Proof of this aim- should the numerous videos and documentaries on the “life” of the Islamic State not suffice- has recently been provided by two documents supplied by an Arab businessman. As the Guardian has confirmed, they contain the blueprint of the central and regional organization and institutions of ISIS, a sort of starting point on which to base the structure of institutional roles and the workings of the bureaucratic, administrative, fiscal and judicial systems.

The implicit, as well as explicit, message of this organizational plan is as simple as it is devastating; it seeks to offer an alternative model to the so far dominant Western vision of the world. Instead of the proposal for Muslims to live in poor Arab countries, frequently pro-Western if not under the direct control of the West, or to be integrated into westernized secular states, today ISIS proposes territorial independence with the foundation of an extremist religious (or simply “orthodox”) model which is, above all, independent and self-determining.
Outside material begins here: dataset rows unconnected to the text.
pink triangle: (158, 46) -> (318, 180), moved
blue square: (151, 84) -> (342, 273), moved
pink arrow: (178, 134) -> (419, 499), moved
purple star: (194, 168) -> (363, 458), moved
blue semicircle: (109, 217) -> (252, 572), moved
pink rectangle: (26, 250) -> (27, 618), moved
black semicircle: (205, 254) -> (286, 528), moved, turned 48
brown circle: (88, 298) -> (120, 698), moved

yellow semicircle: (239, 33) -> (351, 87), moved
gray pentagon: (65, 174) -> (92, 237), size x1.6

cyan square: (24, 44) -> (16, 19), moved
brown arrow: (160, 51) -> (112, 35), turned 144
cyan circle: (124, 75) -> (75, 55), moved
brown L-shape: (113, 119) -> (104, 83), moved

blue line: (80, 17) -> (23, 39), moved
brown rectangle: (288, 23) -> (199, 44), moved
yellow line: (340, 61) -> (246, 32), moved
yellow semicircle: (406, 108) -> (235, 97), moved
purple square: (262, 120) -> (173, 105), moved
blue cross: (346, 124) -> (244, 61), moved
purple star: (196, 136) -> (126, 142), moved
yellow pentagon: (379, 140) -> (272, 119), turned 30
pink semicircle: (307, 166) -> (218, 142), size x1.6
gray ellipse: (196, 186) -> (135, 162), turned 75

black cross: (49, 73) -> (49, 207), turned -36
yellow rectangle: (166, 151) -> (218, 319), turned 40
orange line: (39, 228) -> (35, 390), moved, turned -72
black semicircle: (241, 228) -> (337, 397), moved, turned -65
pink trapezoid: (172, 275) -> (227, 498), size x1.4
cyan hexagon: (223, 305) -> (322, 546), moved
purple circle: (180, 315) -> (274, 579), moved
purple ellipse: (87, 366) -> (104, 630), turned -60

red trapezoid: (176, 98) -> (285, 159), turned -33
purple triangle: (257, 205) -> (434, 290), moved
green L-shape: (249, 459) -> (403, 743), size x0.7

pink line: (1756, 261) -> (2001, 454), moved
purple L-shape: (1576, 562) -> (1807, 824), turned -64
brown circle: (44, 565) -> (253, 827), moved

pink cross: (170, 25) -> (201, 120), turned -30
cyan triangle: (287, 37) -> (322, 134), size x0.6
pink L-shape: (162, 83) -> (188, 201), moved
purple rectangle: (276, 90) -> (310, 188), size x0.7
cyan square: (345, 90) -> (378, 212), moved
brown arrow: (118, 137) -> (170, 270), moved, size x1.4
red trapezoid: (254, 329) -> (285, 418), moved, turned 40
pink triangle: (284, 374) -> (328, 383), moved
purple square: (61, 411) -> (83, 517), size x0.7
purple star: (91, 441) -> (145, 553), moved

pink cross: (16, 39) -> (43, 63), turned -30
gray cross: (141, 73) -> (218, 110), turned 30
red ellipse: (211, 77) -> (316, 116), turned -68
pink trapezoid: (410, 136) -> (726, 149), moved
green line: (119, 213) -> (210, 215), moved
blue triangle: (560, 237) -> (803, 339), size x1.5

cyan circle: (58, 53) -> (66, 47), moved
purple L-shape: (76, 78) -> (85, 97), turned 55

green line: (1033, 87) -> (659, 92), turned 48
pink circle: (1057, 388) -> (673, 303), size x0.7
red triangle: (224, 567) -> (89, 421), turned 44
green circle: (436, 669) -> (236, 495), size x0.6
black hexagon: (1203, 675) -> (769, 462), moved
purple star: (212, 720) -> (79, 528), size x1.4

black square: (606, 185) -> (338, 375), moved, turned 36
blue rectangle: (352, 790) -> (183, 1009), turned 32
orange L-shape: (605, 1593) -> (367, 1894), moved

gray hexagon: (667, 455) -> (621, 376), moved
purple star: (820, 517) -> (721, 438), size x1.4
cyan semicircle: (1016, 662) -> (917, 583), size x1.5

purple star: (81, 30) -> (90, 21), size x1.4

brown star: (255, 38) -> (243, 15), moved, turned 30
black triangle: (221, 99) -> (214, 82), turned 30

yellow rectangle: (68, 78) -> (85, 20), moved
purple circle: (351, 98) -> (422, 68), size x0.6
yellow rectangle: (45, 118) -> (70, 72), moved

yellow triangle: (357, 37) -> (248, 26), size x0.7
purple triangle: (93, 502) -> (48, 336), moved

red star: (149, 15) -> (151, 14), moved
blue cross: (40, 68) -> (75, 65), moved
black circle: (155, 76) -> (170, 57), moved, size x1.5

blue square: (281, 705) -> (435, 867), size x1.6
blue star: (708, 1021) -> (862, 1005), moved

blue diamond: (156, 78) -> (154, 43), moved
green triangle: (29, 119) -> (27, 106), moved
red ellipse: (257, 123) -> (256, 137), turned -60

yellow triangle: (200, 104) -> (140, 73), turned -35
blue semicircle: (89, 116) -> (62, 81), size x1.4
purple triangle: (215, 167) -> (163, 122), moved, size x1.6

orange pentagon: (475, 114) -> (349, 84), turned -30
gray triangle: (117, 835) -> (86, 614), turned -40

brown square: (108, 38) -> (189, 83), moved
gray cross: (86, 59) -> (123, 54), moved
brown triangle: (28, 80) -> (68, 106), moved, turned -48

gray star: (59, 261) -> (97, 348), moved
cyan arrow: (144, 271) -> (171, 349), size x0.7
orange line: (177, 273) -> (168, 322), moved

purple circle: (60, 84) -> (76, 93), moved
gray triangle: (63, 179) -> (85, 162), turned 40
This new call to arms can no longer simply be defined as a jihad (literally, commitment) to the “fight against” – which has had its importance- but this time it becomes a “fight for” the construction of a dreamed of, longed for and highly desirable model according to ISIS theology.
This breakthrough- as proposal, content, objective and propaganda- is something new and difficult to combat as it affects cultural models. It also gains consensus among Western Muslims in direct proportion to racial hatred , cultural exclusion, the fear of foreigners and the closure of frontiers, the poverty and degradation of poor urban neighborhoods, the lack of social services and the anti-Islamic bias of the media.

This leads to the paradoxical viscious circle whereby an act of terrorism, like the Paris bombings, produces more anti-Islamic feelings which subsequently feed Islamic isolation which, in turn, produces converts to ISIS, not only in the target country, but in all Western nations.
Obviously this reaction is disproportionate and –as always both for internal and external terrorism- the act of terror also elicits the distancing and condemnation of the presumed “target base”. However, the “recruitment” effect cannot be ignored, even if it regards only a few dozen individuals who are the real objective of ISIS communication.